The strength of our study lies in its dual nature. The quantitative and qualitative data increased the reliability and depth of the results, identifying key areas for improvement.
We found that the permission rate for student involvement (58%) was significantly lower than the 75% to 87% demonstrated by other studies.6–9 Although there is a difference between these previous studies and ours, comparison is limited, mainly because of differences in definitions and methods. In some other studies, all outpatient department patients were included, whereas in our study only patients attending the clinic for gynecological reasons were included. Two studies7,8 showed that patient permission rate was significantly higher in women who attended the clinic for obstetric reasons. Another important difference is the definition of permission. In some other studies, permission is defined as “medical student involvement,” which does not necessarily mean performing a gynecological examination, whereas in our study it does.
A limitation of our research is the low response rate.

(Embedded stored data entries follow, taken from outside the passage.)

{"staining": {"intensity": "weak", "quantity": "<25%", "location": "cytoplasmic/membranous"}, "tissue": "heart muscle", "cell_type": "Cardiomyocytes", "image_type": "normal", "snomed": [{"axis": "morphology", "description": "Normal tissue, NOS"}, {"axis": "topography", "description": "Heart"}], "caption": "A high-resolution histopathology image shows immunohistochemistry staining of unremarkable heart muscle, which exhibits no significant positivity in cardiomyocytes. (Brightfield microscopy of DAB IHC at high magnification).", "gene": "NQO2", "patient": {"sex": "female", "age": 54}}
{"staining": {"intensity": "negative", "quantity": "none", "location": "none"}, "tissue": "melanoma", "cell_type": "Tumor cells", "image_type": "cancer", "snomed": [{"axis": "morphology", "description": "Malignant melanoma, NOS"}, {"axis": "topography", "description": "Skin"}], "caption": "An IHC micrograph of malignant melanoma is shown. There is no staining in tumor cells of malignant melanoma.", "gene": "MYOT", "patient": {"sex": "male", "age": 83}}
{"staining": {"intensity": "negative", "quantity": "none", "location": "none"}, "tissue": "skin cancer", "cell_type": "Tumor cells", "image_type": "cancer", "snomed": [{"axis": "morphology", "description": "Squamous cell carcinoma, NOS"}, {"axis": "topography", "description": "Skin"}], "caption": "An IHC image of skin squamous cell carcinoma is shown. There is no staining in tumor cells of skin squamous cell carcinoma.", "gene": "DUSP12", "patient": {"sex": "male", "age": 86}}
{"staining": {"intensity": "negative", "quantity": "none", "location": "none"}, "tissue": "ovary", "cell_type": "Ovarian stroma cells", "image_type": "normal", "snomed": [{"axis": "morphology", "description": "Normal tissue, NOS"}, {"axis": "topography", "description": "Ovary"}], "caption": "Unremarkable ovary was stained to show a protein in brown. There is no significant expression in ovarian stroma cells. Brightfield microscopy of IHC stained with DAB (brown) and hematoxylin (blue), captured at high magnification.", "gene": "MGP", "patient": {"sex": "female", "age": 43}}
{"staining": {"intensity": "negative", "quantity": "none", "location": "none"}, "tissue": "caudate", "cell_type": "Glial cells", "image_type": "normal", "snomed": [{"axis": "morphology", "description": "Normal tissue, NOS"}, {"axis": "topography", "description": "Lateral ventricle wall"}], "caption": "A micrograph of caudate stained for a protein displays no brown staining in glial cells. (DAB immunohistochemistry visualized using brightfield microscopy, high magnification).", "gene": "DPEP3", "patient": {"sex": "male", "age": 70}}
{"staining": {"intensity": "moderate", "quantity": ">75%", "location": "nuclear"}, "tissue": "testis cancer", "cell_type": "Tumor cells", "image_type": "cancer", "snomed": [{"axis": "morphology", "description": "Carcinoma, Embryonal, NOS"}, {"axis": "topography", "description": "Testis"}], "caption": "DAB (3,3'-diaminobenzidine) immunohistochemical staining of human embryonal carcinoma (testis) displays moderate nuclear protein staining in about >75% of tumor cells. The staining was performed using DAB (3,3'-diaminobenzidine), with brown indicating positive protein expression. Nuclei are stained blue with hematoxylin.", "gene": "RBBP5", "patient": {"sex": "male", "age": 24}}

It is possible that the medical students who completed the questionnaire were disallowed more often, which may have biased the results. Future studies should investigate the physicians’ perspective. This would give us more insight into physicians’ reasons for not allowing medical students to perform gynecological examinations.
Finally, our findings emphasize the importance of raising physicians’ awareness of their role in not allowing the students to perform examinations; the interaction between the patient, student, and physician; and the role of gender. Educators could help physicians without educator roles to cope with these issues by actively communicating with and involving students.21 Ultimately, improving communication and increasing physicians’ awareness of their teaching role might create a better and more effective learning environment that would maximize the medical students’ clinical experiences during their clerkship.
In conclusion, our study demonstrates that the role of the physician in allowing or not allowing student involvement is substantial and results in fewer opportunities for medical students to perform gynecological examinations. Gender and the complex interplay between student, patient, and supervisory physician play an important role in the factors that contribute to physician-related disallowances.
Acknowledgments: The authors wish to thank K.A. Meeuwis and M. Oudenhuysen for their excellent assistance in moderating and help with the focus groups.